Think of the Bitter Lesson as saying “money solves everything.” Money does solve a lot — the historical pattern is real, and I’d be a fool to deny it. But money doesn’t tell you what to spend it on. That’s what’s missing: the Bitter Lesson has no utility function. “Leverage computation” — toward what end? Sutton’s essay is entirely about capability, about which method wins the benchmark. It is silent on purpose. Magnificently, comprehensively silent.
And money, famously, is finite. Sutton’s argument rests on Moore’s Law making computation abundant, but training runs still cost millions. The question “is this next dollar of compute worth spending?” is itself a decision-theoretic problem — one that more compute cannot answer, because you need a utility function to evaluate whether the next unit of computation buys enough to justify its cost. It’s rather like trying to determine whether your holiday was value for money by going on another holiday. The question lives outside the Bitter Lesson’s frame entirely.
Then there is the matter of whose values get encoded. If you don’t specify your objectives, you haven’t removed human judgement from the system. You’ve buried it in the loss function, the training data, the deployment context — which is to say, in places where it can do the most damage while being the least examined. Decision theory forces you to state what you want. In a world increasingly and justifiably worried about what AI systems are optimising for, that might be the most important feature a framework can have.
The Self-Proving Point
The Hacker News thread made my argument better than I did, which I find slightly galling but mostly gratifying. Technically sophisticated readers — people who understand gradient descent, who can discuss AlphaGo’s architecture in detail, who’ve read Sutton — heard “mathematics that isn’t deep learning” and reached for the only frame available. They assumed I was arguing for Camp A. Of course they did. If your taxonomy has two categories, everything gets sorted into one of them.
I wasn’t arguing for Camp A. I was pointing at a question the Bitter Lesson doesn’t address. The mistake wasn’t disagreeing with me — reasonable people can disagree about all sorts of things — it was not recognising that the argument occupied different ground entirely. One commenter noted that symbolic AI did try to handle uncertainty: MYCIN used certainty factors in the 1970s. Fair point — but those certainty factors were ad hoc and mathematically inconsistent, as Heckerman demonstrated rather thoroughly. Symbolic AI attempted the mathematics and got it wrong. That’s a different problem from never asking what to optimise for. Confusing the two is like confusing bad navigation with not having a destination.

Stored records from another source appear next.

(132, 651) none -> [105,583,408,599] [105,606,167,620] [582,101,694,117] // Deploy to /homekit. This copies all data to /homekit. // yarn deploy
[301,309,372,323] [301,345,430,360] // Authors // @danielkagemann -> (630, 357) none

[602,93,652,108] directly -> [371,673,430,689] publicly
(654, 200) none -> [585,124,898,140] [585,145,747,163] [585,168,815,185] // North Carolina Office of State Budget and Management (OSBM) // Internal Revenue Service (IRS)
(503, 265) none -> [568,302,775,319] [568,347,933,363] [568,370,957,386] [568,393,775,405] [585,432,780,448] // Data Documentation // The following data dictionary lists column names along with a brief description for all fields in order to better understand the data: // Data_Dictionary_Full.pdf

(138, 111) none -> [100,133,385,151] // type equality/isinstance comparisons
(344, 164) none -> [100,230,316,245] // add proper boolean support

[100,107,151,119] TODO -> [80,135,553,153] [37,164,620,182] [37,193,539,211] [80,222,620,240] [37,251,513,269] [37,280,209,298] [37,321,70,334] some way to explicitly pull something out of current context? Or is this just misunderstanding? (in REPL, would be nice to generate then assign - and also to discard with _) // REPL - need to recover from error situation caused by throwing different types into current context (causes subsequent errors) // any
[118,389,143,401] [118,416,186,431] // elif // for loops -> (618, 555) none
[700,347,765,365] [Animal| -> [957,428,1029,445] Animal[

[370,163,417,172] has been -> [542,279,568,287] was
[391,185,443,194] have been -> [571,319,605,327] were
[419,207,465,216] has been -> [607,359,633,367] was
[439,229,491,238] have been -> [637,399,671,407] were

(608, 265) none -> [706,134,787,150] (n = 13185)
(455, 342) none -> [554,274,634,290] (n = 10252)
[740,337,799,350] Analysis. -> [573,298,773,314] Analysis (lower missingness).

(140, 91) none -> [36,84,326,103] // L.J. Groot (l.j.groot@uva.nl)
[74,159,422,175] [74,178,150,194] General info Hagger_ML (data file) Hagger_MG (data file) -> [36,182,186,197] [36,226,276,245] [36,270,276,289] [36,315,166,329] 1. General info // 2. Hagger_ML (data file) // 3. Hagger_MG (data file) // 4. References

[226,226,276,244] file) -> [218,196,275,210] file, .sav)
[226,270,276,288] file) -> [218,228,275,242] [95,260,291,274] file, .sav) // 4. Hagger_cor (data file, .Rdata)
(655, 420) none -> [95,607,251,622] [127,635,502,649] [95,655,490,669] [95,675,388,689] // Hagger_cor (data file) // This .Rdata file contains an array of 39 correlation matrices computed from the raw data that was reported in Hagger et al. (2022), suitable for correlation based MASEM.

That distinction — between getting the mathematics wrong and skipping it altogether — is precisely what vanished from the field’s working memory. Methods that aren’t taught don’t get used. And apparently, they don’t get recognised when someone describes them, either.
The wheel turns. Bayesian methods have gone in and out of fashion since Bayes himself declined to publish his theorem, which remains one of history’s better demonstrations of prior uncertainty about one’s own work. The question is whether we’ll remember them or have to rediscover them from scratch.
Editorial note
This essay was revised on 13 March 2026 in response to feedback on Hacker News, particularly on the false boundary I originally drew between symbolic AI and decision theory.
Postscript: On Process
Several commenters suggested the original essay was written by an LLM. They were half right, which as a Bayesian I find an acceptable posterior. Both that essay and this one were written with Claude as a drafting partner. I directed the argument; the LLM helped with prose. I mention this not as confession but as demonstration: the human brought the utility function, the machine brought the compute. If that division of labour bothers you, I’d suggest the discomfort says more about the Bitter Lesson than about my writing process.